Solution offered for dog pollution of park
By TIM GRANT, Times Staff Writer
CARROLLWOOD -- A simple game of tag football at the Original Carrollwood Park can be a daredevil act when the players have to navigate around piles of dog poop.
One false move and they're dealing with a big laundry challenge, not to mention health issues. All because a dog owner did not pick up after their pet.
"We have all the playground equipment out there and kids are running around and they don't know what they'll step in," said Becky Hanley, a member of the Carrollwood Recreation District board.
A Hillsborough County ordinance requires owners to collect their pet's waste, but it's a hard law to enforce. Animal Control workers are way too busy with stray dogs and most people are not inclined to report their neighbors.

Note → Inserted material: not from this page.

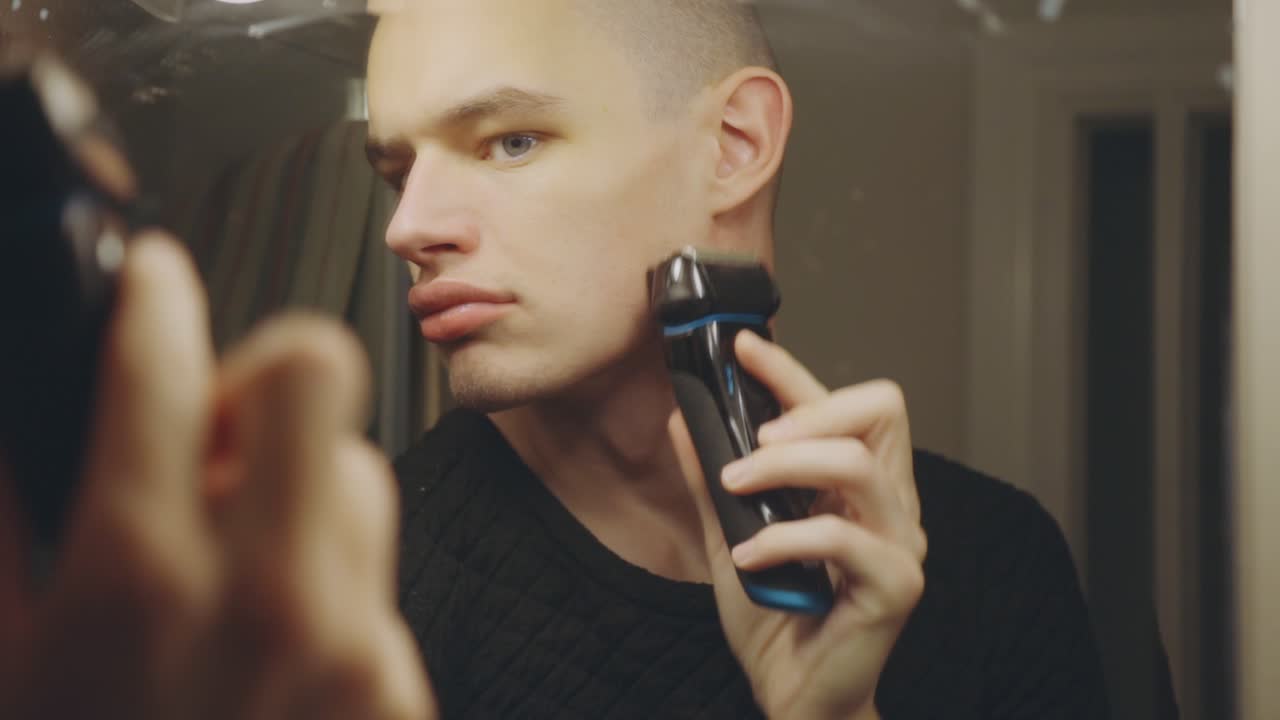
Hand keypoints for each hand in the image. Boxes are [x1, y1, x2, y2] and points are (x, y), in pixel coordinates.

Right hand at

Now residents of Original Carrollwood are considering a novel solution to this messy problem in the private community park, which has a playground, walking trails and picnic areas.
Hanley wants board members to install two doggie septic tanks in the park, at Orange Grove and McFarland drives, to give dog owners a place to properly dispose of pet waste.
At less than $50 each, cost is not likely to be an factor in the decision.
Members of the community's tax board will seek more public comment on the idea at their next meeting at 7:30 p.m. Monday at the Carrollwood Recreation Center.
"A lot of folks walk their dogs over there and part of their responsibility is to scoop their poop," said homeowner Evans Bostick, a resident who supports the proposal. "That's fine with me. Doesn't seem like it would be that controversial."
Hanley first raised the idea at a board meeting in December. She said the initial reaction from other board members was a hearty round of laughter.
"They thought it was amusing," Hanley said. "No one ever heard of a doggie septic tank. But if you have dogs, you frequently get pet catalogs that have them and I know people who own them in their own yards."
Hanley said she thinks people don't pick up after their dogs because they don't want to have to carry the waste home. She said this idea would help make the park a more pleasant place because "the ease of disposal would encourage dog owners to comply."
The most popular dog septic tank on the market is the "Doggie Doolie." It retails for $46.99 at Petsmart.
It is a 20-by-20-inch box that is buried one foot underground. Twice a week, a water and chemical solution is used to break down the waste. A Petsmart employee said the item has been sold there for about three years and is a popular item.